Along with blini, fresh seafood, caviar, nuts, honey, beverages, and assorted pastries are readily available throughout the celebration. What is, maslenitsa, and how do the, russians celebrate? After all, at the root of this joyful holiday lay a respect for nature, the veneration of ancestors, marriage and forgiveness - something that both religions shared.

On the final day of Maslenitsa, a huge straw doll known as a chuchelo is burnt, and sometimes, wishes written on pieces of paper are also placed in the bonfire! People spend time with their families, remember their ancestors, and enjoy outdoor activities and fairs The week of church services during Maslenitsa is known as Cheese Week The Maslenitsa Fair is the best way to experience this joyful. The final ceremony at the end of the festival week is to remove the colorful clothing, a symbol of removing all possessions, and then burning the straw effigy on a bonfire officially ending the celebration. However, the plentiful feasting of pancakes on Maslenitsa originated with the funeral traditions so central to the festival - rich foods such as butter, cakes, cheese and pancakes were traditionally eaten at wakes.

If youre not able to visit the Maslenitsa celebrations, why not find a recipe to make your own Russian pancakes at home! Once the week is up, Lent begins, with its stringent diet and time for sober reflections. Another important part of the week was exchanging forgiveness with ones loved ones. Blini are served warm with butter and assorted toppings, such as honey or jam, or the pancake is topped with sour cream, mushrooms, and caviar.

Although now part of the Orthodox calendar, Maslenitsa retains many elements of Slavic folk and pagan traditions. The seafront celebrations include folk games, traditional Russian cuisine, fireworks, and a performance by the Buryanovsky Grannies, who came second in Eurovision in 2012. Traditionally this is also a family holiday, with days set aside for extended families to visit. Maslenitsa celebrated the waking of the earth, banishing winter and welcoming spring.

Taking place from 29th February - 1st March. In addition to the traditional pancakes, Russians take to the streets for street festivals. There are a large number of fairs organised in St Petersburg, Moscow, and all over the country.

This is the week to be spent eating lots and lots of fattening foods and participating in all kinds of merriment. A primary goal during Pancake Week is to feast in preparation for the impending fast, so its unsurprising that a significant part of the carnival revolves around foodand lots. Activities during the festival center around snow related include fun and games that include sledding, creating snow sculptures, snowball competitions, skiing, and horse-drawn sleigh rides. At the height of the celebrations people indulged in rowdy and often dangerous activities such as fist fights, jumping through fires, and the taking of the town - a mock battle over a mini fortress specially built for the festival.
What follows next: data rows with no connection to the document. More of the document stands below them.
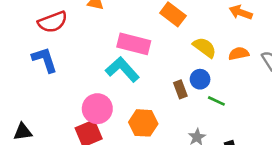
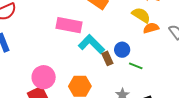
yellow semicircle: (205, 47) -> (141, 15), moved
cyan L-shape: (122, 69) -> (91, 44), moved

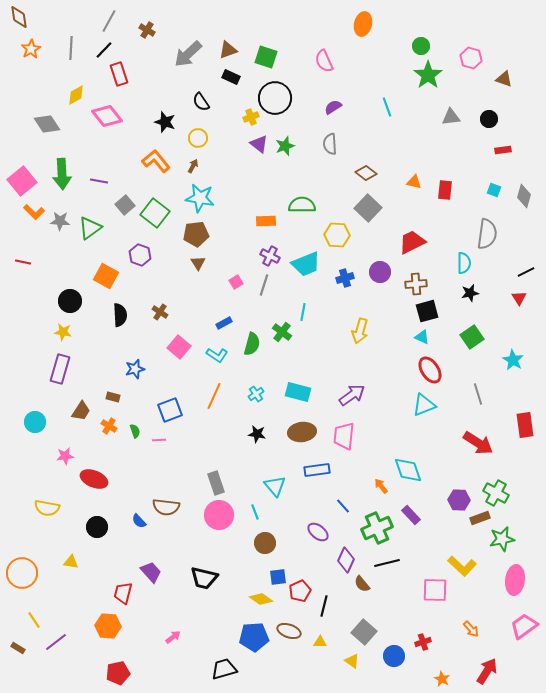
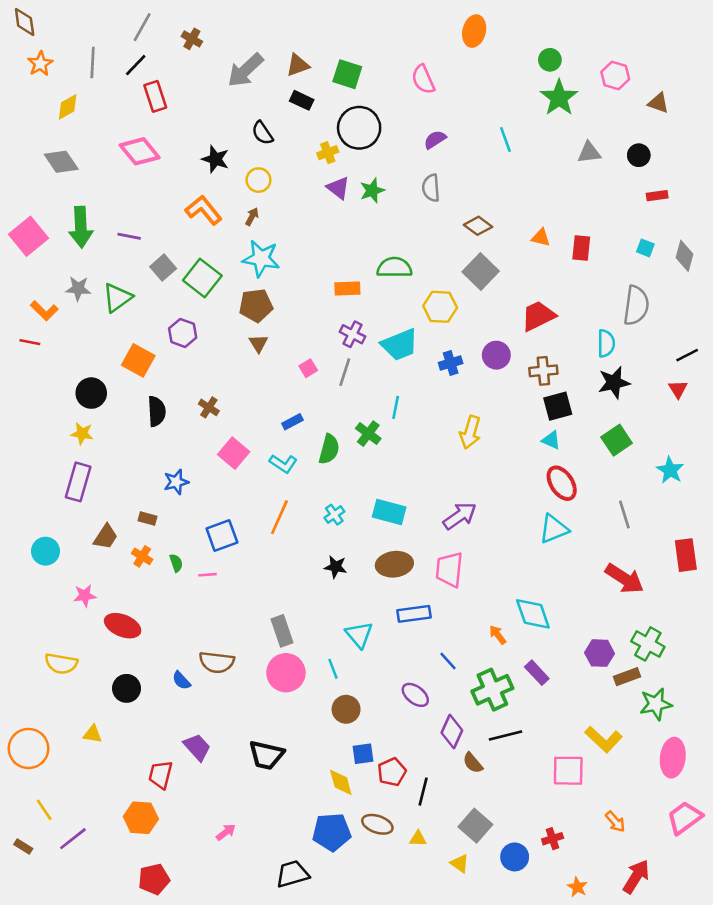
yellow diamond: (76, 95) -> (68, 107), moved
orange L-shape: (34, 212) -> (44, 311), moved
black star: (470, 293) -> (614, 383), size x1.4
yellow diamond: (261, 599) -> (341, 782), turned 40

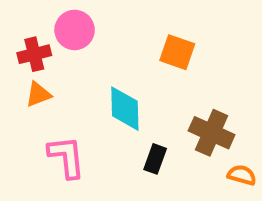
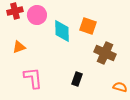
red cross: (34, 54) -> (15, 11), moved
cyan diamond: (125, 109) -> (62, 31), moved
brown cross: (212, 133) -> (105, 53), moved

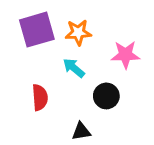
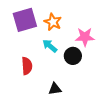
orange star: (78, 32) -> (53, 22), turned 30
black circle: (106, 96) -> (73, 56), moved

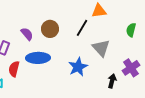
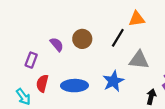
gray triangle: (101, 48) -> (139, 60), turned -42
blue ellipse: (38, 58) -> (74, 86), moved

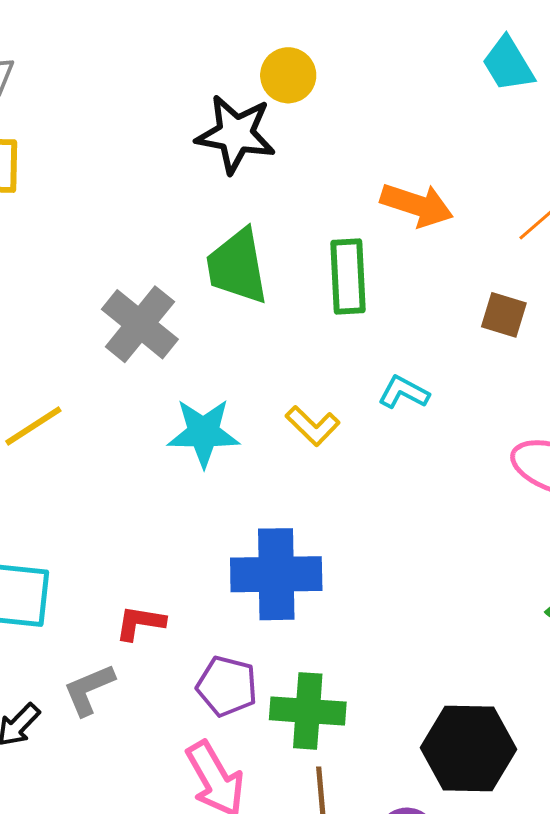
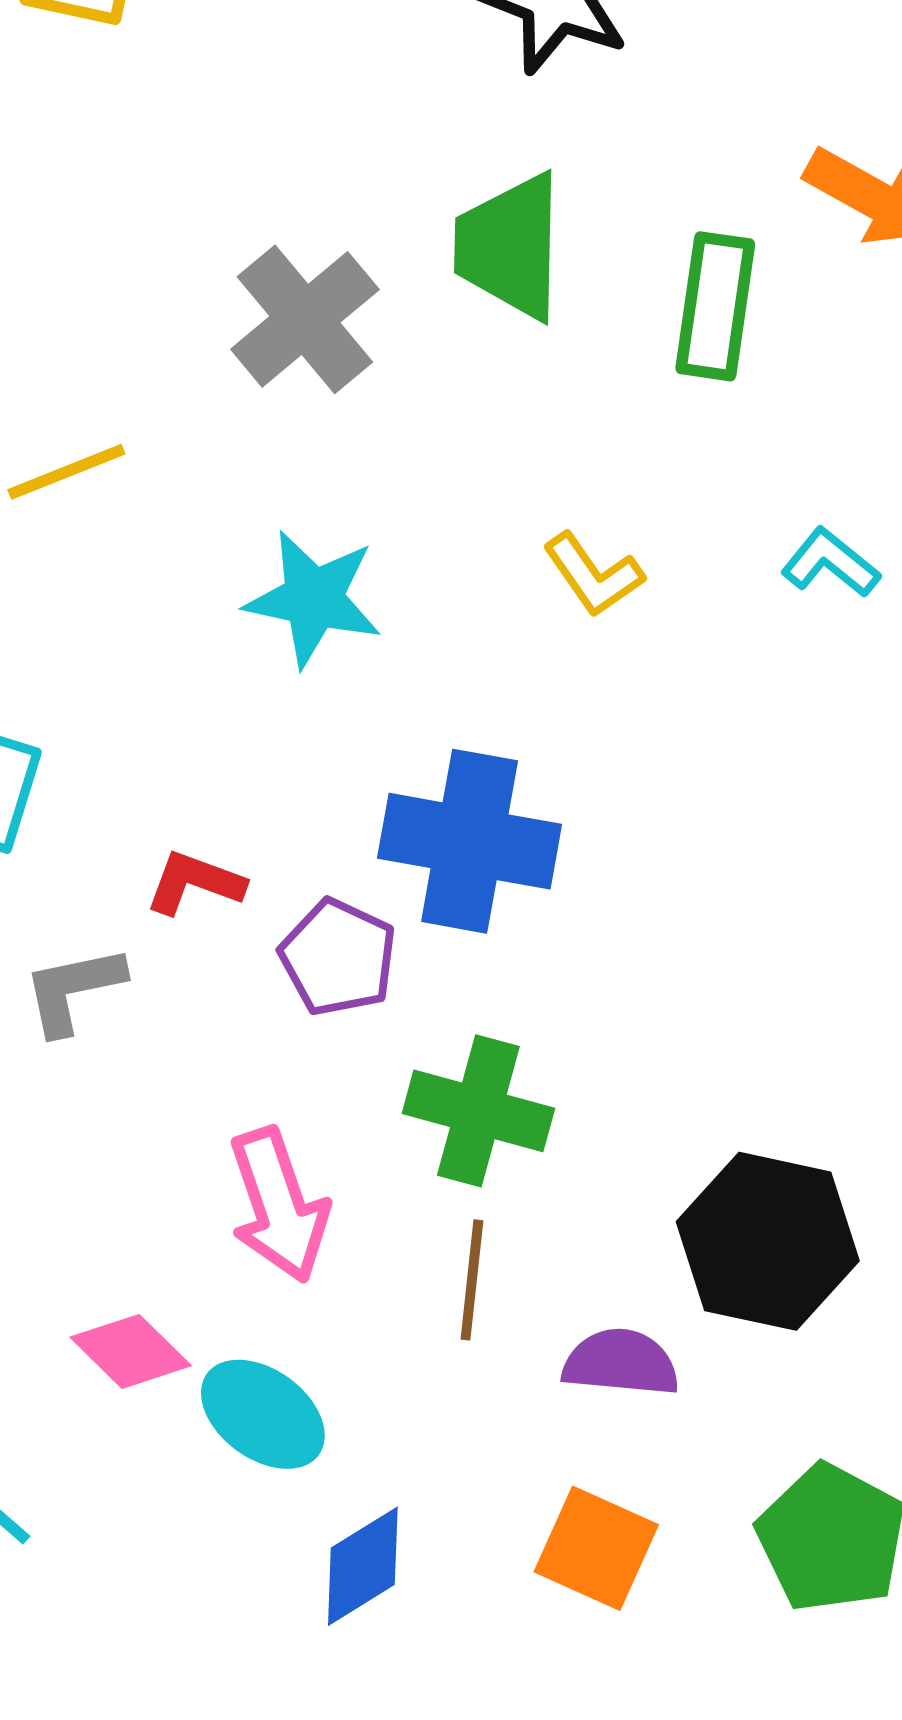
cyan L-shape: (404, 392) -> (830, 563), moved
cyan star: (203, 433) -> (313, 599), moved
purple pentagon: (227, 686) -> (338, 957), moved

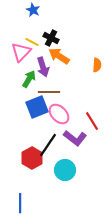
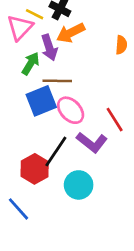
orange arrow: (59, 56) -> (71, 33), turned -60
blue line: (20, 203) -> (19, 209), moved, turned -42

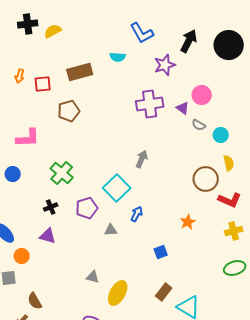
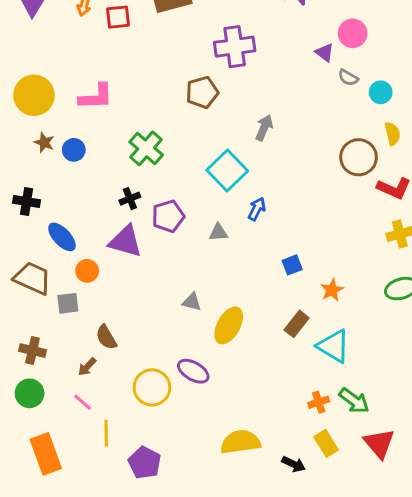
purple cross: (150, 104) -> (235, 47), moved
brown pentagon: (69, 111) -> (202, 92), moved
purple pentagon: (87, 208) -> (168, 216), moved
orange star: (188, 222) -> (332, 290), moved
purple triangle: (48, 236) -> (125, 241), size x1.4

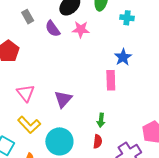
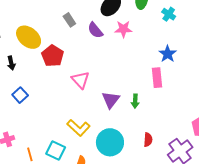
cyan cross: (127, 18) -> (169, 14), turned 32
pink triangle: (26, 93) -> (80, 80), moved
green arrow: (101, 120) -> (135, 101), moved

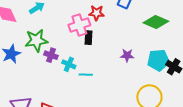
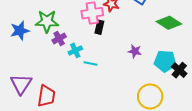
purple cross: (51, 55) -> (59, 38), turned 32
cyan cross: (69, 64) -> (75, 50), turned 32

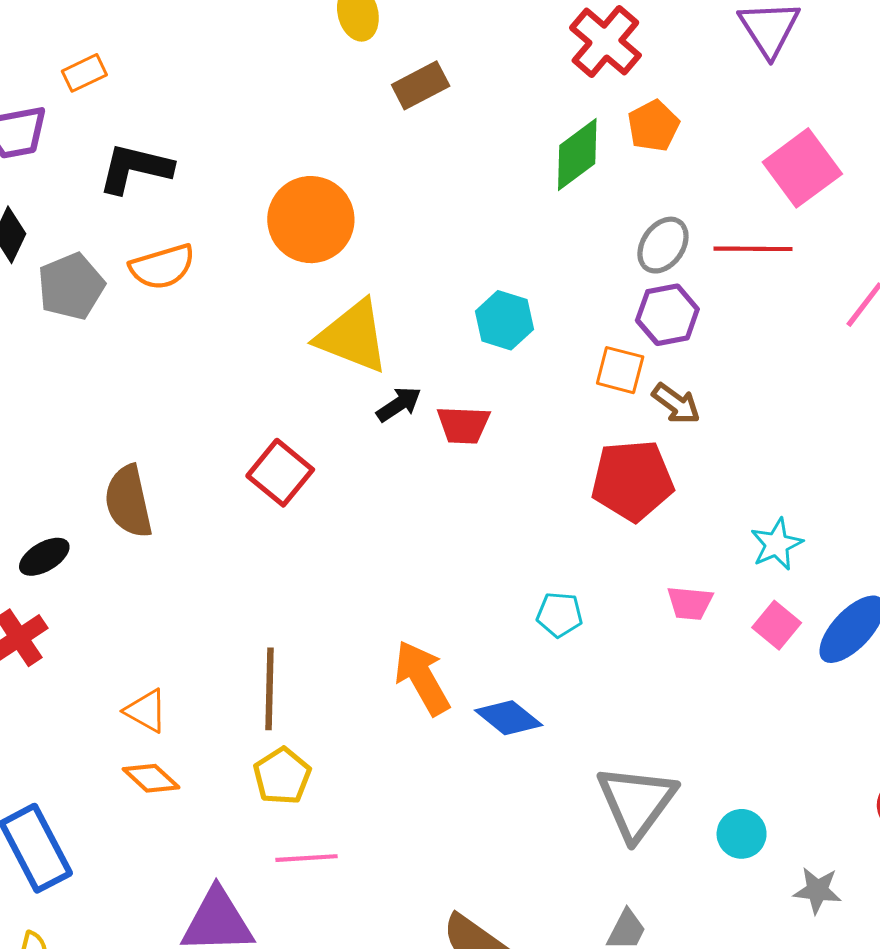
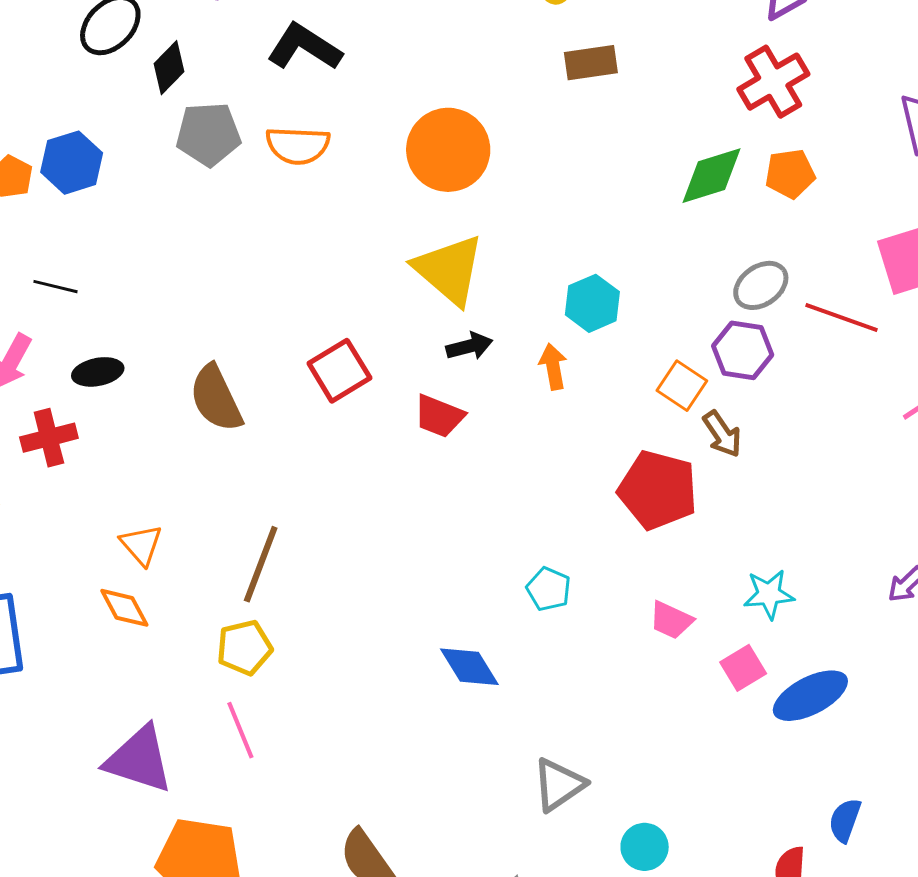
red trapezoid: (463, 425) -> (439, 416), moved
brown semicircle: (128, 502) -> (216, 398), moved, turned -32
orange arrow: (422, 678) -> (553, 367), moved, size x0.6
gray triangle: (636, 802) -> (559, 785), size x0.7
pink line: (306, 858) -> (240, 730), turned 52

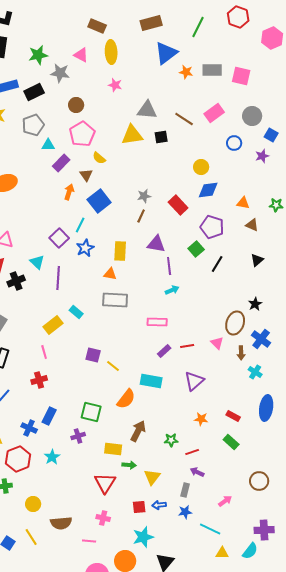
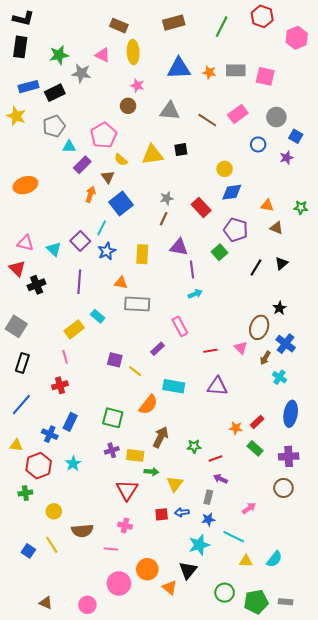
blue triangle: (166, 53) -> (179, 68), moved, turned 35
brown circle: (76, 105) -> (128, 106), moved
yellow triangle: (132, 135) -> (152, 155), moved
black square: (161, 137) -> (181, 150), moved
cyan triangle: (37, 262) -> (54, 249), moved
black line: (217, 264) -> (256, 267), moved
orange triangle: (110, 274) -> (121, 283), moved
pink rectangle: (157, 322) -> (180, 326), turned 60
purple rectangle: (164, 351) -> (158, 349), moved
brown arrow: (241, 353) -> (265, 358), turned 32
purple triangle: (194, 381) -> (217, 386), turned 45
red rectangle: (233, 416) -> (257, 422), turned -72
orange star: (201, 419) -> (236, 428), moved
purple cross: (78, 436) -> (112, 450), moved
purple cross: (264, 530) -> (289, 456), moved
cyan star: (143, 537) -> (199, 545), moved

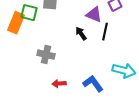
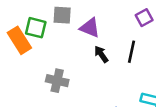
purple triangle: (94, 15) -> (90, 28), moved
orange rectangle: (16, 23) -> (19, 40), turned -55

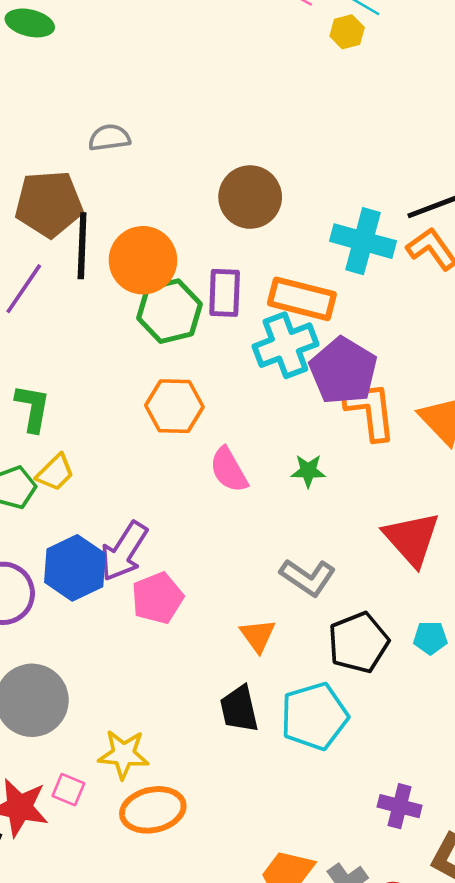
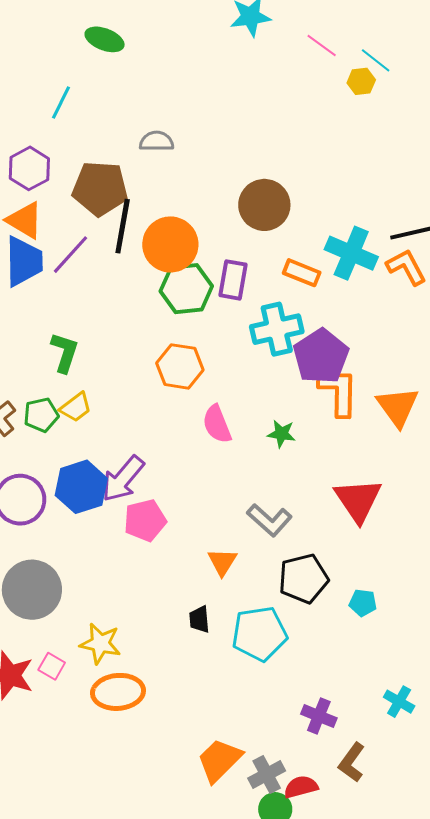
orange rectangle: (302, 299) -> (302, 273), moved, size x0.7
cyan pentagon: (430, 638) -> (363, 603), moved
black trapezoid: (239, 709) -> (199, 619), size x0.7

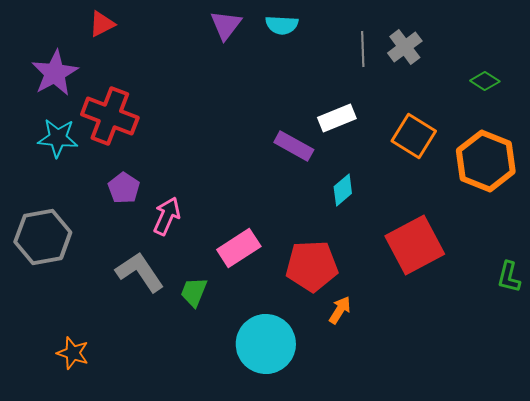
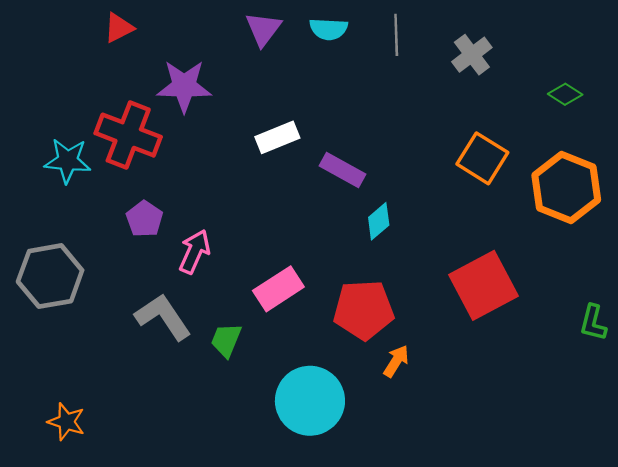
gray line: (363, 49) -> (396, 35), moved
purple star: (55, 73) -> (184, 86), moved, turned 30
white rectangle: (337, 118) -> (277, 137), moved
cyan diamond: (343, 190) -> (379, 221), moved
orange star: (73, 353) -> (66, 422), moved

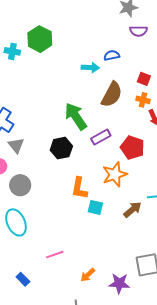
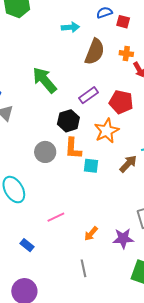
blue semicircle: (112, 55) -> (104, 13), moved
red square: (144, 79) -> (123, 22), moved
green arrow: (76, 116) -> (45, 80), moved
black hexagon: (61, 148) -> (68, 121), moved
gray circle: (20, 185) -> (45, 152), moved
The carnival in Russia has a mascot in the form of a beautifully clothed straw figure known as Lady Maslenitsa. People arrange to see their friends and family, eat meals together, enjoy outdoor activities, visit their ancestors graves, and go to church. The festivities include concerts, folk performances, handicraft markets, the Maslenitsa bonfire, and of course pancakes Maslenitsa is an Eastern Slavic traditional holiday marking Shrovetide, the last week before the beginning of Lent.